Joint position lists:
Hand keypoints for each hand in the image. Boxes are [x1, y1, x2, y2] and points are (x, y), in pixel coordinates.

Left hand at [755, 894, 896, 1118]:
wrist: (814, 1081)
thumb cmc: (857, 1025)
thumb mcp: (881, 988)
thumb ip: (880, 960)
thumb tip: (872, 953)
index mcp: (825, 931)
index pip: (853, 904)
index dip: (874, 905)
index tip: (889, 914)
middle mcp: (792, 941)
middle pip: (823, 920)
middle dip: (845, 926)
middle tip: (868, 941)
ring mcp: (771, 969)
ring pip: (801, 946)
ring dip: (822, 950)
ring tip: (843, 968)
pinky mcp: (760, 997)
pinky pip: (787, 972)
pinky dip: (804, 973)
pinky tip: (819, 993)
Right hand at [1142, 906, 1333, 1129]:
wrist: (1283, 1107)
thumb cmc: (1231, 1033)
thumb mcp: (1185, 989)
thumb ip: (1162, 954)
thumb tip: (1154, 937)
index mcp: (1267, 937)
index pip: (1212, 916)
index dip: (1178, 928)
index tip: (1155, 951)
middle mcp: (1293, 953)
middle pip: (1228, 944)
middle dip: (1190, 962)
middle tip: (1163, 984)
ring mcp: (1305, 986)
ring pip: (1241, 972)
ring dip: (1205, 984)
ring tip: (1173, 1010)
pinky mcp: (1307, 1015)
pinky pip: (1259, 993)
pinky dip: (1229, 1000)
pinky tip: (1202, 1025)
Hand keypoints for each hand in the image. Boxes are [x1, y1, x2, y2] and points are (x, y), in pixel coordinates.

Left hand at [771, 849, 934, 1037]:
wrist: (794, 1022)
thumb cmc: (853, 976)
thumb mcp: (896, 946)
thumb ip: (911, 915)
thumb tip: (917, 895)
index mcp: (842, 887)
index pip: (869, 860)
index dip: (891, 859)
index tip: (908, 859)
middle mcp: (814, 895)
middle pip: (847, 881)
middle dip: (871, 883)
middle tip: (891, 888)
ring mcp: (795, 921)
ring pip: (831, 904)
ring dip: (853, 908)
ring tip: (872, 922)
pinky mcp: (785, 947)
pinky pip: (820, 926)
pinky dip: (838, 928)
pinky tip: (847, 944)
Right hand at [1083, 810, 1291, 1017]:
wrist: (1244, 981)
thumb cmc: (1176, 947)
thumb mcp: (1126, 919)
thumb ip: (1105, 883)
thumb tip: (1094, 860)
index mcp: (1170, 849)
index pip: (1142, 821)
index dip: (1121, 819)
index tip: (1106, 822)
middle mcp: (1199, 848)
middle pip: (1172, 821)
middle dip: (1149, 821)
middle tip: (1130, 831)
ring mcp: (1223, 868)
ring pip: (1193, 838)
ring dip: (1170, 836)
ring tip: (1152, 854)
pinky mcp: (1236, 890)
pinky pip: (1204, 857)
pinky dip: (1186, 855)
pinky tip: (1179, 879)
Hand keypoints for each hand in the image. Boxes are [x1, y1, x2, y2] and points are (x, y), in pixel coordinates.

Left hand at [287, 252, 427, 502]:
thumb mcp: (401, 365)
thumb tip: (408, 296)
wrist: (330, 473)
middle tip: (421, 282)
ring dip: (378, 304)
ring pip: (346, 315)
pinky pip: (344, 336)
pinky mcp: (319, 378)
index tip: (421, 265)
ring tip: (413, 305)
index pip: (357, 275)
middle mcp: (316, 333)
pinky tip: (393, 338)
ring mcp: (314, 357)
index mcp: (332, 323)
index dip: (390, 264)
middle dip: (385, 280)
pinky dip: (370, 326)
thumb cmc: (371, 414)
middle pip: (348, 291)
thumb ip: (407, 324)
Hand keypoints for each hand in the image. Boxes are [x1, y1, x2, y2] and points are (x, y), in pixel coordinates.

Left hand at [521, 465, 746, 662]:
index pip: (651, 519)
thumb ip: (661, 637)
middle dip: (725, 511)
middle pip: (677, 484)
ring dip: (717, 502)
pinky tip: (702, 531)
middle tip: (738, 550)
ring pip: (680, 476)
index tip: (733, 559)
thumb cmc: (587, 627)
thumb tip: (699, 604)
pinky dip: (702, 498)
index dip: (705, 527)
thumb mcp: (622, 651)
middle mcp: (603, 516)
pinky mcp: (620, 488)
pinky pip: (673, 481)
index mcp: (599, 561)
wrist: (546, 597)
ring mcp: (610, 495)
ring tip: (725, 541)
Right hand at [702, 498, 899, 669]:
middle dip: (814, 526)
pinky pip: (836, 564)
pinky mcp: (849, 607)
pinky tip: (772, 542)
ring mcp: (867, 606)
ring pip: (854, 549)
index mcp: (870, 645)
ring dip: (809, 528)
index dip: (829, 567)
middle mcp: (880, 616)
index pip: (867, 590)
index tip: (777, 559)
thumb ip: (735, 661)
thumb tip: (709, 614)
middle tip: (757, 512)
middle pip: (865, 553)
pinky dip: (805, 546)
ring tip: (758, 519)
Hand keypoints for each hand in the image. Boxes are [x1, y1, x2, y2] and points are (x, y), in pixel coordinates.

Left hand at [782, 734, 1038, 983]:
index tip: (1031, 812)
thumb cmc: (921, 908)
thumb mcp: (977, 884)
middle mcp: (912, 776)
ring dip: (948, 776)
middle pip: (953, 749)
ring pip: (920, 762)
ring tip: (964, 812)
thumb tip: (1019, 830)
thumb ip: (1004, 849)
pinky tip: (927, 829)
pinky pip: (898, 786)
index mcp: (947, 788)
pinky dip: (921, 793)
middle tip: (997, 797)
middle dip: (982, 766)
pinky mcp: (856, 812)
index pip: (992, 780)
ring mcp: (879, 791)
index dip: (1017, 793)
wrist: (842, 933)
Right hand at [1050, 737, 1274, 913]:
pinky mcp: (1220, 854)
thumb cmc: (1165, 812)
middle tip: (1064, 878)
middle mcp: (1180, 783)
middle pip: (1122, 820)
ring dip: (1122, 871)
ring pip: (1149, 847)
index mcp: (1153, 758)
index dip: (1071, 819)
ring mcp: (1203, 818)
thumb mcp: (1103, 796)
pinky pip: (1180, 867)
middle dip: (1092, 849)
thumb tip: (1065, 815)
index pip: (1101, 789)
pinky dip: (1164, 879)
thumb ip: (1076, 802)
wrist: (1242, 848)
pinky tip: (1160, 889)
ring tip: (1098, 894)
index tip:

What is being asked:
Of all the entries above, repeat only the lines from the line that has "ring mcp: (879, 791)" to the line that has "pinky tip: (1160, 889)", both lines included, exactly.

Task answer:
ring mcp: (879, 791)
index dip: (1017, 793)
wrist: (842, 933)
Right hand at [1050, 737, 1274, 913]:
pinky mcp: (1220, 854)
thumb cmc: (1165, 812)
middle tip: (1064, 878)
middle mcp: (1180, 783)
middle pip: (1122, 820)
ring dip: (1122, 871)
ring pip: (1149, 847)
index mcp: (1153, 758)
index dip: (1071, 819)
ring mcp: (1203, 818)
thumb mcp: (1103, 796)
pinky pip: (1180, 867)
middle dip: (1092, 849)
thumb tip: (1065, 815)
index pip: (1101, 789)
pinky dip: (1164, 879)
thumb ip: (1076, 802)
wrist: (1242, 848)
pinky tip: (1160, 889)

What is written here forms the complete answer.